_ACTIVITY_: Reproduce every line of the data below word for word, leaving out the pictures.

=== RECORDS FOR THE EXERCISE ===

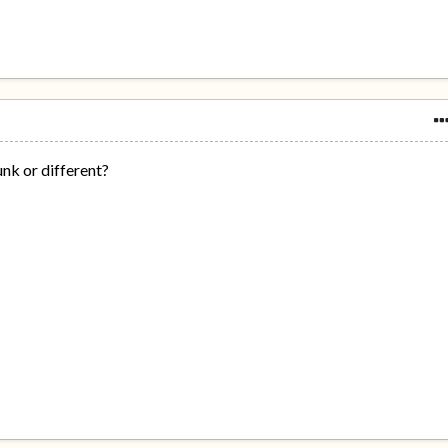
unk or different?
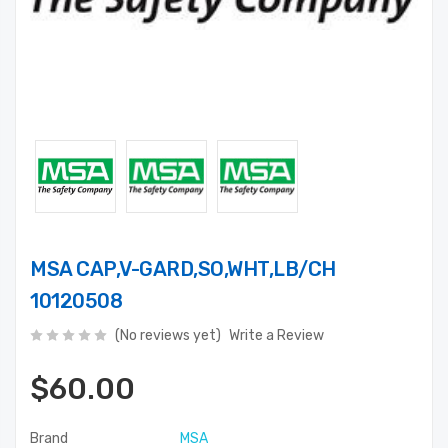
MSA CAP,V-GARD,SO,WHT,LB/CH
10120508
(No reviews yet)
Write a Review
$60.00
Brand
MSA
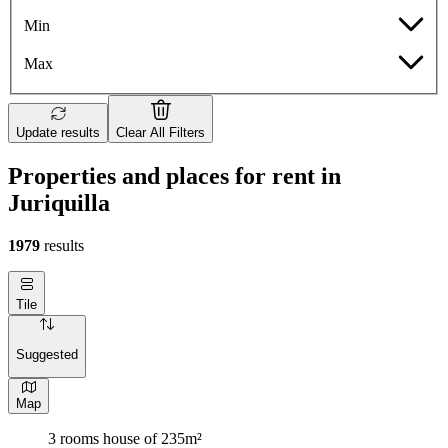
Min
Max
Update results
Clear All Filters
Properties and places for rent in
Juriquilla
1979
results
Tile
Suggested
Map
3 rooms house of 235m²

===

_RESULT FOR THIS TASK_:
unk or different?
MSA CAP,V-GARD,SO,WHT,LB/CH
10120508
(No reviews yet)
Write a Review
$60.00
Brand
MSA
Min
Max
Update results
Clear All Filters
Properties and places for rent in
Juriquilla
1979
results
Tile
Suggested
Map
3 rooms house of 235m²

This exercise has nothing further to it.